Identifying the role of adult mushroom bodies in sleep may offer insight into how and why sleep is needed to assist in learning and memory consolidation. In mammals, sleep deprivation suppresses the performance of learned tasks, and sleep permits memory consolidation. Distinct anatomical regions of adult mushroom bodies have been shown to be important for at least some forms of memory in fruit flies.

In a paper also published last week in Current Biology, Sehgal and colleagues showed that serotonin affects sleep in fruit flies by acting at the site of the adult mushroom bodies.

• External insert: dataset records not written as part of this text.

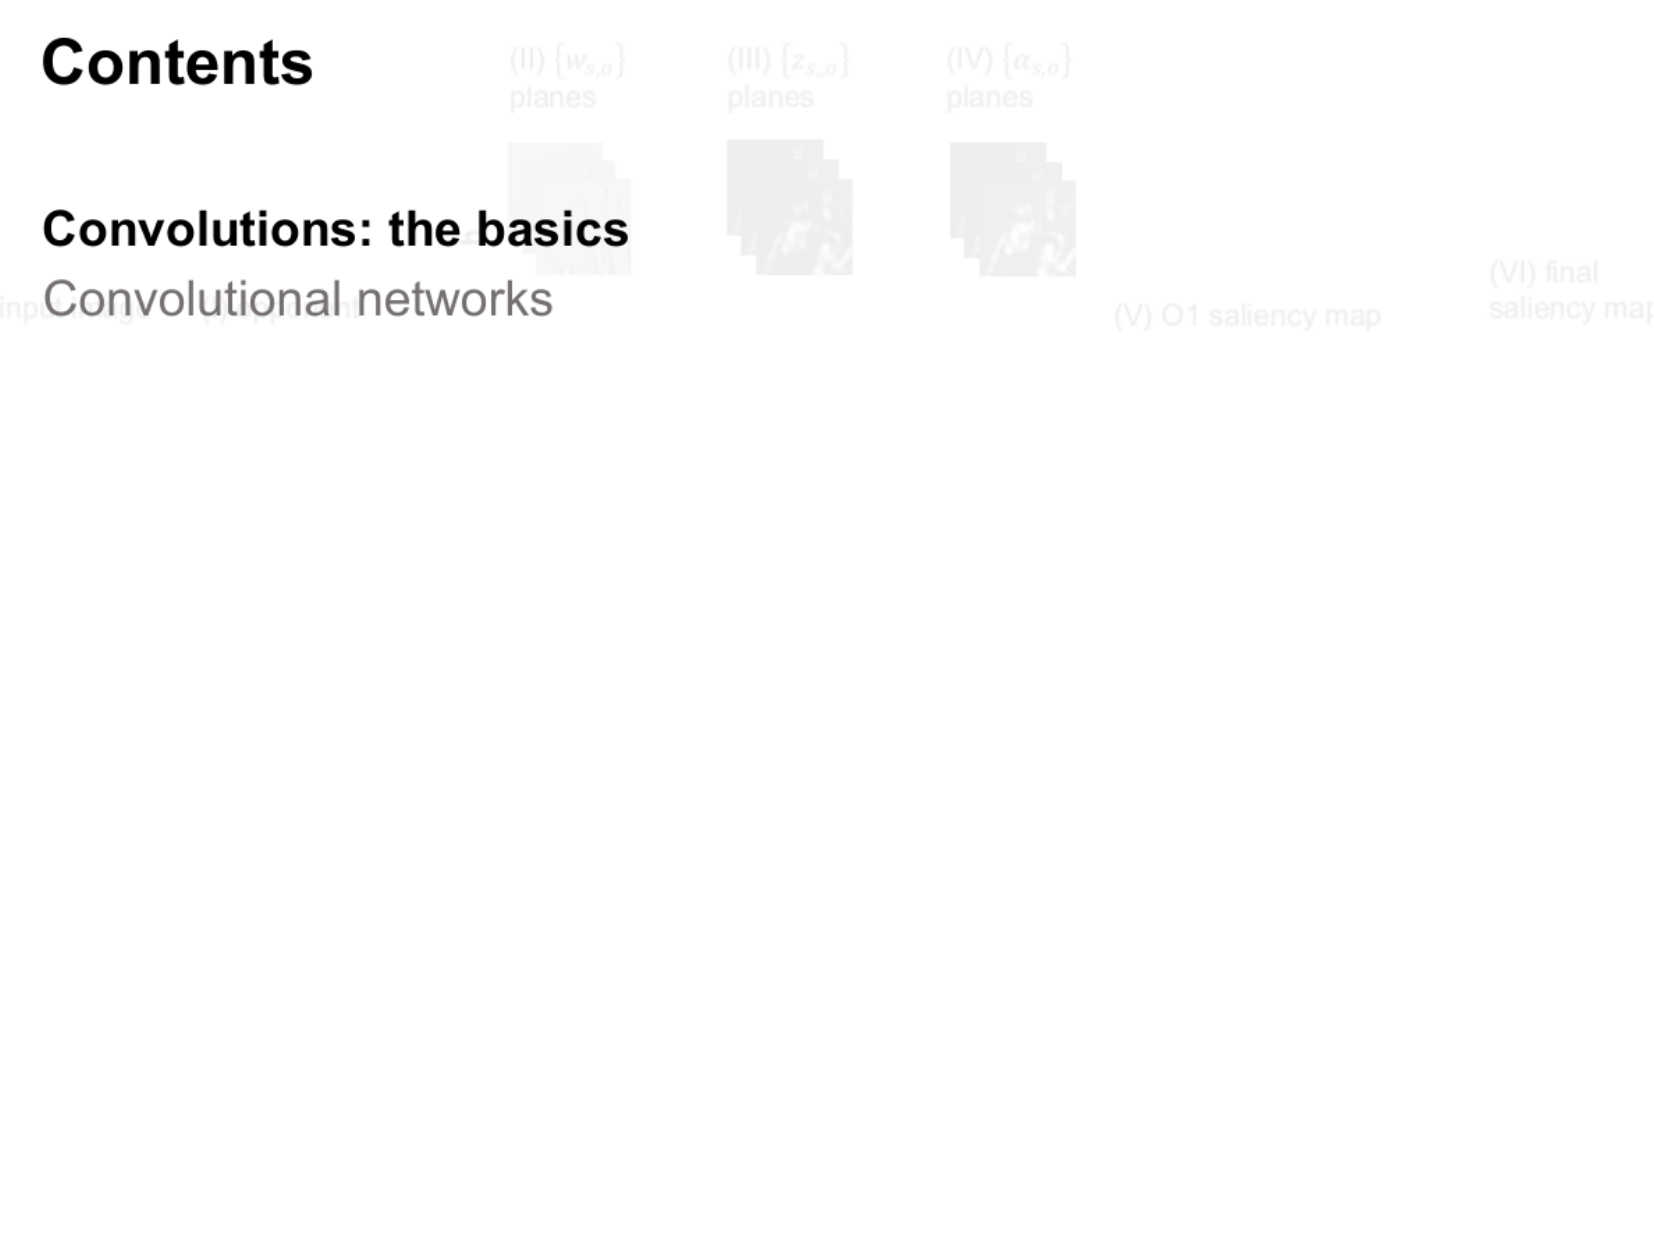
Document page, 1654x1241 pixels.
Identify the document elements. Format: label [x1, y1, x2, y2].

picture [0, 6, 1654, 331]
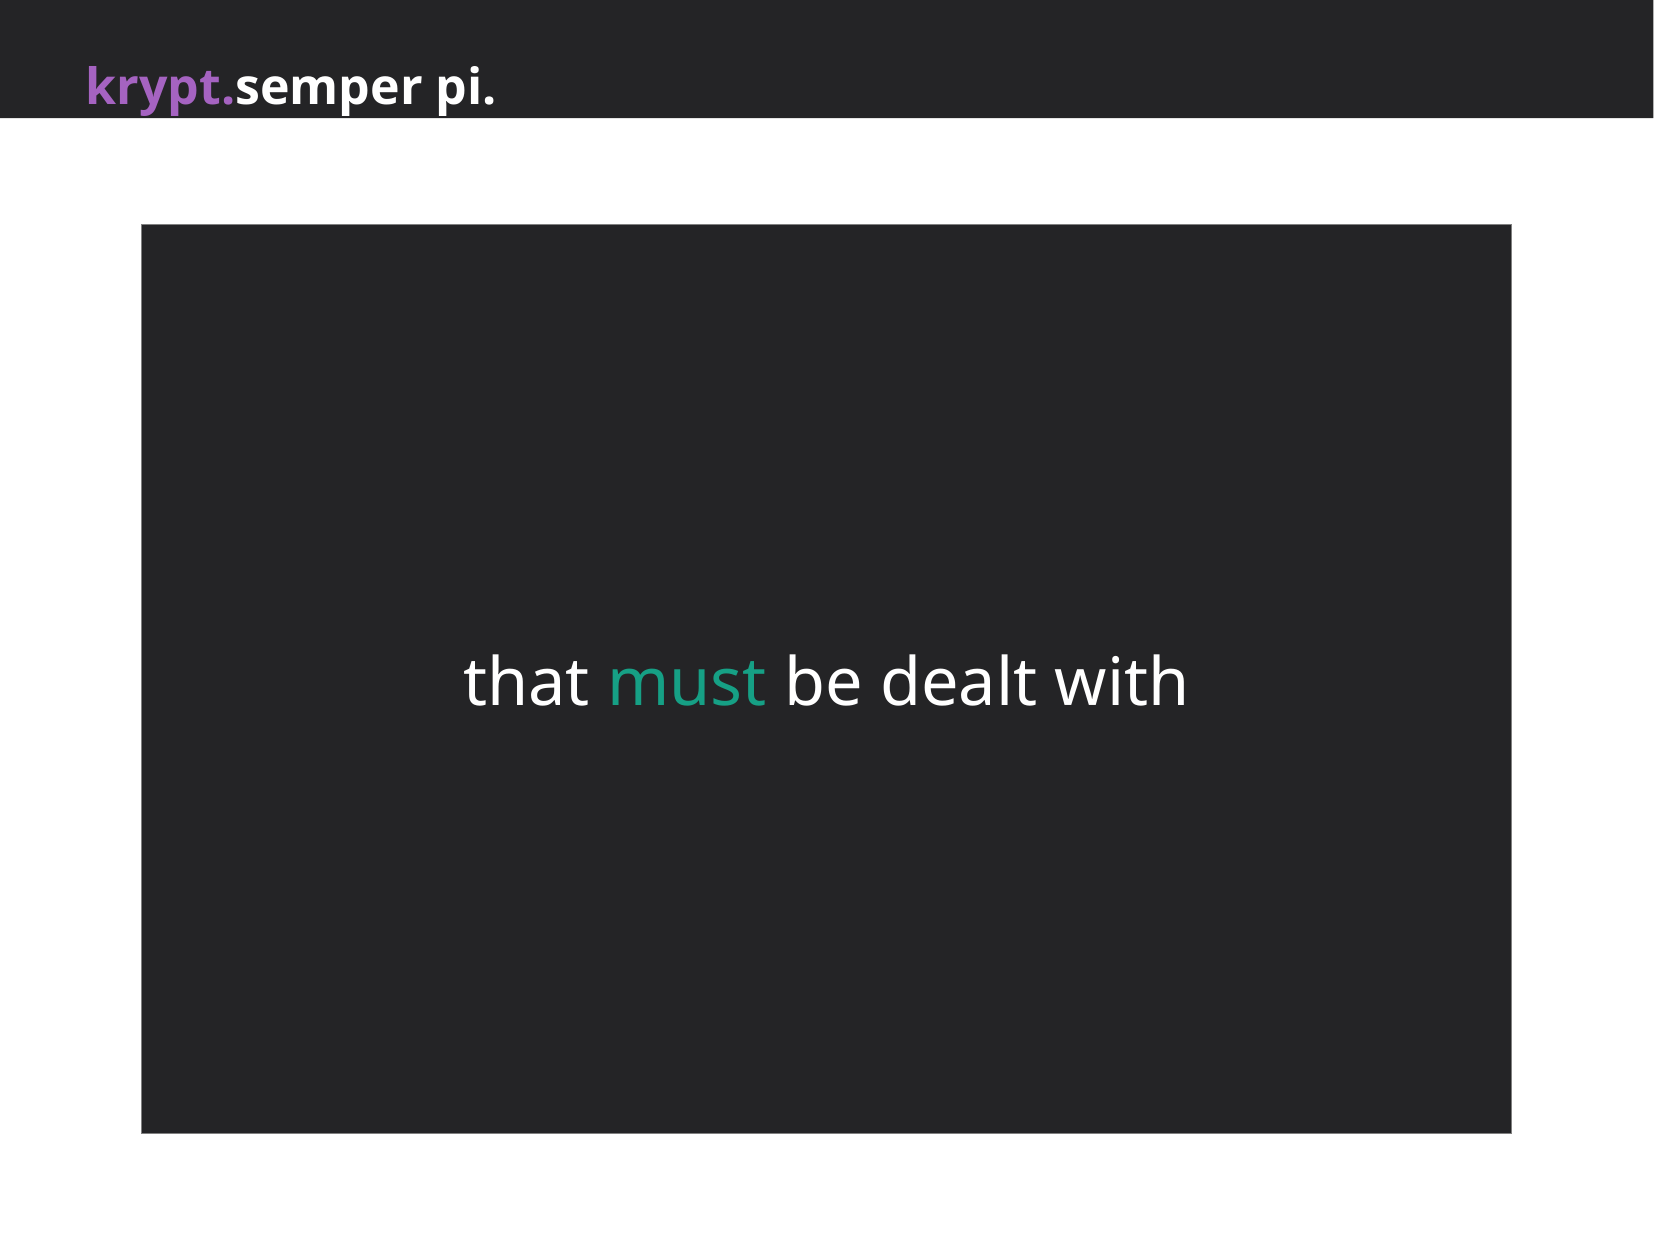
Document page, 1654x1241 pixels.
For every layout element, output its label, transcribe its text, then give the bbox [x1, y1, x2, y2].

text_box that must be dealt with [141, 224, 1512, 1134]
text_box krypt.semper pi. [70, 43, 544, 119]
text_box [0, 0, 1654, 119]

Sehgal's lab reduced the function of three types of serotonin receptors in the brains of fruit flies (5HT1A, 5HT1B, and 5HT2). The reduced 5HT1A receptor activity in the fruit flies led to fragmented and reduced overall sleep. In essence, the fruit flies tossed and turned in their sleep. But, the flies with reduced 5HT1B and 5HT2 receptor activity displayed no change in their sleeping pattern. Penn researchers were able to treat the fruit flies to a good night's sleep by administering serotonin to the adult mushroom bodies.

The finding that serotonin plays a role in increasing sleep in fruit flies offers hope for the future of therapeutics for sleep disorders. "Serotonin may also promote sleep in humans," suggests Sehgal. "This may explain why serotonin-increasing antidepressants increase sleep."

Future work by Sehgal's lab will attempt to look for a connection among sleep, serotonin, and learning, and memory, while looking deeper into the cellular and molecular activity that enables mushroom bodies to regulate sleep.

Coauthors of the Nature study are William J. Joiner and Amanda Crocker, both from Penn, and Benjamin H. White, from the National Institutes of Health. Coauthors of the Current Biology study are Quan Yuan and William J. Joiner, both from Penn. These studies were funded by the Howard Hughes Medical Institute, the National Sleep Foundation and by the National Institutes of Health.